------ 原文

ロンドン大学在籍中から藤沢文翁は劇団を率い、自分の作品を上演してきた。やがて、藤沢文翁はプロフェッショナルの脚本家、演出家として活動を始める。

「イギリスに行ってから7年くらい経って、コンスタントに脚本の依頼ももらえるようになりました。でも、僕に求められているものが、いわゆるサムライやニンジャが登場するような日本的な作品が多かったんですね。僕がいた演劇学部は、ヨーロッパの歴史を学ぶような一面もあったので、歴史に関してはおそらく現地の一般の方よりも詳しかったと思うんです。だから、自分もヨーロッパの物語を書きたいと思っていたのですが、なかなかそれは叶いませんでした。ならば、日本から作品を生み出していこうと帰国することにしたんです」

アニメの声優と切り開いた、朗読劇の可能性

日本に帰国後、藤沢文翁は劇作家として活動を開始する。テレビなどでその腕を振るうなか、やがて「藤沢朗読劇」という音楽朗読劇プロジェクトを立ち上げた。

「僕が日本に帰ってきたのは2007年ごろ。リーマン・ショックで不況の真っただなかでした。帰国後、僕はテレビのゴールデン番組の作家をしていたのですが、番組からスポンサーが降り始めて、エンタテインメントを作るための資金がなくなっていく時代に直面してしまったのです。『予算がないからできません』といわれることが急激に増えてしまい、とても窮屈な思いを味わいました。僕の生涯の夢は“1本でも多くオリジナル作品を作りたい”というものなんですが、そんなご時世にオリジナル作品を作ることは難しい。どうしたらいいかと考えていくうちに、朗読劇ならば比較的に低コストでも作品が作れると気づきました。そうして朗読劇プロジェクトを立ち上げ、オリジナル作品を舞台に掛けることにしたんです」

朗読劇を始めると、たちまちさまざまなメディアや同業者から注目を集めることになる。そして藤沢文翁は制作会社とともに朗読劇ブランドを設立。朗読劇の新しい可能性を切り開いていく。

------------
------ 元データ

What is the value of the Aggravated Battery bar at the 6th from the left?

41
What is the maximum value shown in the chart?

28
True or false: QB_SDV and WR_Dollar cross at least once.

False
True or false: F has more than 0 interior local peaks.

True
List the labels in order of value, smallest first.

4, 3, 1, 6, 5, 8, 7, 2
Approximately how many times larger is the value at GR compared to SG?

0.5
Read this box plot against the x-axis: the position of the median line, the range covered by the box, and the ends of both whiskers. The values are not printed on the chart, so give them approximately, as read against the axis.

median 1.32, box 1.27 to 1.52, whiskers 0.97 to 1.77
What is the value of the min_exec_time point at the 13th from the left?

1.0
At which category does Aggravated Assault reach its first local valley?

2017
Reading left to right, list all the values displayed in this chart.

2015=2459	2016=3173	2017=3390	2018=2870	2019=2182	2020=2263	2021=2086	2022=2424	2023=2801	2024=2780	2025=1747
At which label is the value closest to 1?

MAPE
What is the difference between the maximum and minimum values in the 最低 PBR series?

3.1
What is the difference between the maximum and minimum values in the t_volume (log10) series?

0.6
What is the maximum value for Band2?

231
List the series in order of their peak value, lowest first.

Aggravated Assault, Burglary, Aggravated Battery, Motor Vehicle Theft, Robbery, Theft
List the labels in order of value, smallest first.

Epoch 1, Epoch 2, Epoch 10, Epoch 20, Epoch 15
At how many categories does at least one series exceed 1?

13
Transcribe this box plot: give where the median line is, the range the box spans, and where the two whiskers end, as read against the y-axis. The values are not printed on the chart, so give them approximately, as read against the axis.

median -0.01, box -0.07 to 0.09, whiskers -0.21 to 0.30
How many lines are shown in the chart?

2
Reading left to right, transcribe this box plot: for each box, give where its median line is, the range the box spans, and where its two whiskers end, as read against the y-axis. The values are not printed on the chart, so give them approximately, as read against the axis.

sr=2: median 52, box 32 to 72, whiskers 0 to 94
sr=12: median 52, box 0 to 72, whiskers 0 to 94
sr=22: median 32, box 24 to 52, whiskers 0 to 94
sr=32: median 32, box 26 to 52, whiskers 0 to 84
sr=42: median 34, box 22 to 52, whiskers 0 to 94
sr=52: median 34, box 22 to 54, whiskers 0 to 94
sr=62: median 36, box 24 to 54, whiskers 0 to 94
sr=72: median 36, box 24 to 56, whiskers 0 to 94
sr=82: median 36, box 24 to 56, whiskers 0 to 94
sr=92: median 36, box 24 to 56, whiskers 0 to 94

------------

* _記述課題 1_: 原文のうち「ロンドン大学在籍中から藤沢文」を含む箇所から始めて「と帰国することにしたんです」」の後で終わる部分を、「ロンドン大学」を「ケンブリッジ大学」に置き換えて書き直してください。
* _記述課題 2_: 項目の中から、文字列「local」を含む行をすべて抜き出して返してください。
原文と項目の間には何の関係もありません。

* _解答 1_:
ケンブリッジ大学在籍中から藤沢文翁は劇団を率い、自分の作品を上演してきた。やがて、藤沢文翁はプロフェッショナルの脚本家、演出家として活動を始める。

「イギリスに行ってから7年くらい経って、コンスタントに脚本の依頼ももらえるようになりました。でも、僕に求められているものが、いわゆるサムライやニンジャが登場するような日本的な作品が多かったんですね。僕がいた演劇学部は、ヨーロッパの歴史を学ぶような一面もあったので、歴史に関してはおそらく現地の一般の方よりも詳しかったと思うんです。だから、自分もヨーロッパの物語を書きたいと思っていたのですが、なかなかそれは叶いませんでした。ならば、日本から作品を生み出していこうと帰国することにしたんです」

* _解答 2_:
True or false: F has more than 0 interior local peaks.
At which category does Aggravated Assault reach its first local valley?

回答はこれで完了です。